Death of Cleopatra, now at the Smithsonian, was crafted by Edmonia Lewis for the 1876 World's Fair. It traveled to Chicago for the Chicago Interstate Industrial Exposition of 1878 where it then ended up at a saloon on Clark Street in Chicago. "Blind John" Condon, owner of the Harlem Racetrack, acquired it as a monument to mark the grave of his favorite horse, Cleopatra.

In front of the grandstand of the Harlem Racetrack – the present-day Forest Park Mall on Roosevelt Road and Desplaines Avenue – stood a tribute to an Egyptian queen, sculpted by Edmonia Lewis: “The Death of Cleopatra.” 

Mary Edmonia Lewis sculpted “Death of Cleopatra” for the 1876 Philadelphia Centennial Exhibition, the first official World’s Fair in the United States, which celebrated the centennial of the signing of the Declaration of Independence. The 5¼ foot marble statue features the African queen at the moment of her death, allegedly from the fatal bite of a venomous asp. The statue was sculpted only a decade after the end of slavery, marked by the close of the Civil War, during the period when “Reconstruction” was failing.  

The two-ton statue came to Chicago and was displayed at the Chicago Interstate Industrial Exposition of 1878 and then later was located outside a saloon on Clark Street in Chicago.
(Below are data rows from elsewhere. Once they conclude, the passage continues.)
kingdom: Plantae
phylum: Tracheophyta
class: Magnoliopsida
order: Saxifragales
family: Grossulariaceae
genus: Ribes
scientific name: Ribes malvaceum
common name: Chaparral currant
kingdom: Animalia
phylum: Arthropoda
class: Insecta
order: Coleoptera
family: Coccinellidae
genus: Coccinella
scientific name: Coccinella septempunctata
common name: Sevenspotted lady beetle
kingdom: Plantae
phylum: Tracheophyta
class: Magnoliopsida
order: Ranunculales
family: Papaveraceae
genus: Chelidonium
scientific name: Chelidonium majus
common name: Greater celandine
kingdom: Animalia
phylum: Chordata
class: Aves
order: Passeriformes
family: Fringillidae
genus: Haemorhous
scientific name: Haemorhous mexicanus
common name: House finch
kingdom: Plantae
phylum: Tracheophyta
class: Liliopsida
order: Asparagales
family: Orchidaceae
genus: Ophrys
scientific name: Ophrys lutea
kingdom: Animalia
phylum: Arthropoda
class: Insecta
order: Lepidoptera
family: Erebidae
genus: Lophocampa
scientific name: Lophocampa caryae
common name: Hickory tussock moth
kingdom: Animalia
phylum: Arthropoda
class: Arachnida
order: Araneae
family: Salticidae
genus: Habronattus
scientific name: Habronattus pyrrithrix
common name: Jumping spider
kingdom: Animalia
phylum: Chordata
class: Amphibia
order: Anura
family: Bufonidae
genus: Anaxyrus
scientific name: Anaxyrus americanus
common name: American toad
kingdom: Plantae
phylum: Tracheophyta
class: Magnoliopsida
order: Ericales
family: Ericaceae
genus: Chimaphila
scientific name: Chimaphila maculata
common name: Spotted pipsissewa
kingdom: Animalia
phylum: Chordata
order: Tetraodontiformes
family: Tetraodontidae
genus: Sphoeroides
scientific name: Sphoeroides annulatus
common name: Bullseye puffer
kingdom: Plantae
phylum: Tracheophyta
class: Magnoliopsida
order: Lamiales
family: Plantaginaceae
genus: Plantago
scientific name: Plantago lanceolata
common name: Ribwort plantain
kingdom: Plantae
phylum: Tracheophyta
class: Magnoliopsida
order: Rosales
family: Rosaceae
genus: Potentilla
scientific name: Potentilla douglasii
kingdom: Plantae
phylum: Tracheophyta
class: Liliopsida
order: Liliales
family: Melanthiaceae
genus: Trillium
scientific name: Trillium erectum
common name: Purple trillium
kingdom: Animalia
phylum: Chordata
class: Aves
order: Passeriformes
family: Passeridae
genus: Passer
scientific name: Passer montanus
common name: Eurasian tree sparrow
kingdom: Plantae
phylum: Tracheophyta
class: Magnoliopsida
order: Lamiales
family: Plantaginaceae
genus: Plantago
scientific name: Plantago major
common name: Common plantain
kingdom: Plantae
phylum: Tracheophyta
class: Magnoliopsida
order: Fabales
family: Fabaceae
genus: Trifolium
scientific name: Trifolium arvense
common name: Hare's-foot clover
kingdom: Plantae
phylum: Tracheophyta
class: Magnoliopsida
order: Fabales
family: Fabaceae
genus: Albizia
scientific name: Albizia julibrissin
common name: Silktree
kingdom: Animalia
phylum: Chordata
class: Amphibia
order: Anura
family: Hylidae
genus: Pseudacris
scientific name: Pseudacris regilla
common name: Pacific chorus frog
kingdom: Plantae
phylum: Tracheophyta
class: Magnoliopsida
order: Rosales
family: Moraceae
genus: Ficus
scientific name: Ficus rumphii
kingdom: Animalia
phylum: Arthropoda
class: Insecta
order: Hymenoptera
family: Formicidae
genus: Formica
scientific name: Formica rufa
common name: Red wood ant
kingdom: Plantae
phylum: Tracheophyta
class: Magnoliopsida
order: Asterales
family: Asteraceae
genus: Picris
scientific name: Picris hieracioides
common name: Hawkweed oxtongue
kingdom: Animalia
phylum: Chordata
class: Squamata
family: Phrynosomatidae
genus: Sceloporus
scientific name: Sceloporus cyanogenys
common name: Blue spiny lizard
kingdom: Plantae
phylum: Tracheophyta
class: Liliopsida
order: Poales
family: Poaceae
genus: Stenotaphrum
From there it was purchased by “Blind John” Condon, owner of the Harlem Racetrack, as a monument to mark the grave of his favorite horse, Cleopatra.  

“The Death of Cleopatra” endured hardships – including being painted by Boy Scouts and later scrapped in a salvage yard before it was found in the 1980s. Forest Park Historical Society Director Frank Orland, in conjunction with Forest Park’s Conservation of Sculpture and Objects studio director, Andrezej Dajnowski, and the Smithsonian, restored it to its near-original state after repairing the nose, sandals, hands, chin, and other damaged areas. It is now on display at the Smithsonian Institute in Washington D.C.

Edmonia Lewis, Cleopatra’s creator, was the daughter of an Ojibway woman and a Haitian father. She was the first woman of African American and Native American heritage to achieve international fame as a sculptor. Her work includes themes relating to black people and indigenous people of the Americas in Neoclassical style.   

 And for many years, Forest Park was home to her greatest work.